I have another follow-up question on this is that if we deploy this Transport rule to quarantine false or parked domains emails like phishing or spam and unwanted emails then how we would filter and allow the legit email domains to send out such files like .PDF, Docs, excel and other password protected files to users mailbox without putting them into Quarantine?
3 Replies
- ExMSW4319Steel Contributor
The detection is easy enough. There is a predicate that looks for attachments that are password protected, and you can combine that with another predicate that requires that the message contains a file type that is likely to give trouble so you can admit types such as DOCX or XLSX without delay. This will give you a few false positives for containers (typically ZIP) that contain password protected modern Office and legacy Office attachments in clear, because the predicates apply to the entire message rather than each attachment in turn. The same principle means that you cannot use the presence of modern Office types as an exception because the presence of one of these would allow the admission of containers that also contained password-protected legacy types or worse.

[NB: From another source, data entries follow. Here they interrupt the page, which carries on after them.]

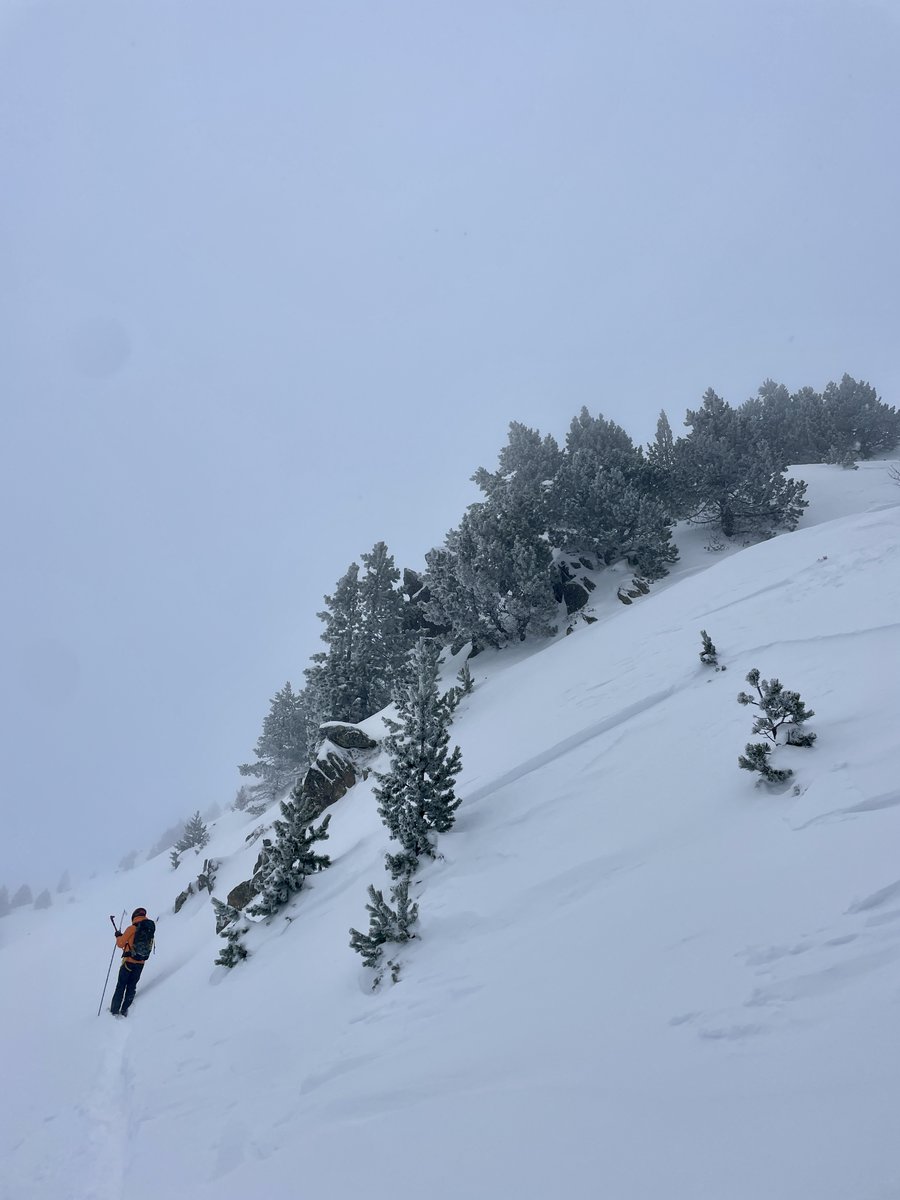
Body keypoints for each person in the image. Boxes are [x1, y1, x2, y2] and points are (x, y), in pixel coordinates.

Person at [110, 907, 154, 1017]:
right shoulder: (149, 929)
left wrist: (118, 936)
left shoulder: (132, 928)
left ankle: (114, 1011)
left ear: (134, 917)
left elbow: (120, 944)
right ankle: (125, 1010)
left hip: (128, 962)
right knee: (132, 986)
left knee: (121, 986)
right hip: (140, 963)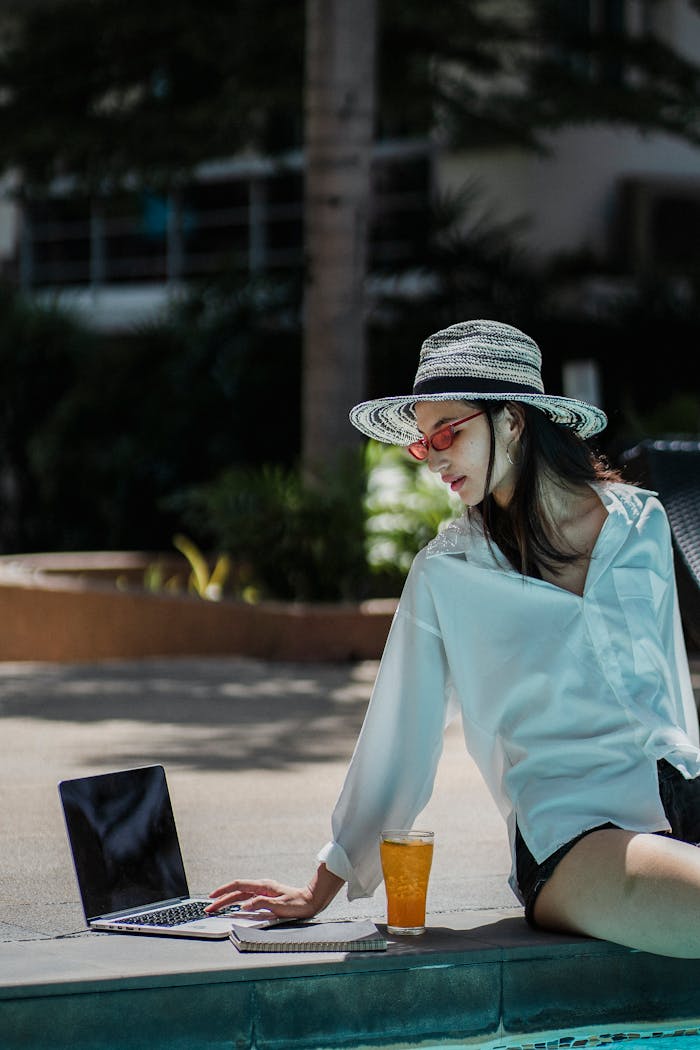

Also remember that passwords providing file write protection in Office and even cell protection in Excel also count as encryption for the purposes of detection.You also have a lot of flexibility over the actions you take. You need not quarantine; you could simply prepend a warning disclaimer, or quarantine and send a message to your service desk to investigate the quarantined message. You might well want to start with a non-intrusive action that effectively just counts what your rule is detecting, so you know what to expect before you start interrupting any part of your mailflow. I personally use an EXO PowerShell get-maildetailtransportrulereport to read subject lines, but there are other options.
Regarding your follow-on question, the only related property mail flow rules have access to is SCL [spam confidence level]. I suppose it could be used as an additional predicate, but I would consider it too variable to be an effective measure if the risk you are addressing is whatever might crawl out of a password-protected attachment. You can certainly add your own predicate to apply the rule just to known troublemaker domains, but that is reacting to known threats rather than the entirely new ones adopted by serious actors.
- VinodS2020Brass Contributor
Thanks for your insightful answer on this, but I think the Transport rule would work on this but we as admins should have to add those legit domains or add authentication Results in the Except field in the rule with SPF=pass.
So what's you take on this?
- ExMSW4319Steel ContributorYes, exempting known good senders is also valid tactic, especially if the initial non-intrusive test shows that 90% of your incoming encrypted attachments are coming from a small number of known friendly domains. I still worry though when I receive a mail from a bank with the disclaimer "We take no responsibility for... " yada, yada. Did the admin copy and paste the text from their previous job, or are the bank's internal systems really that weak?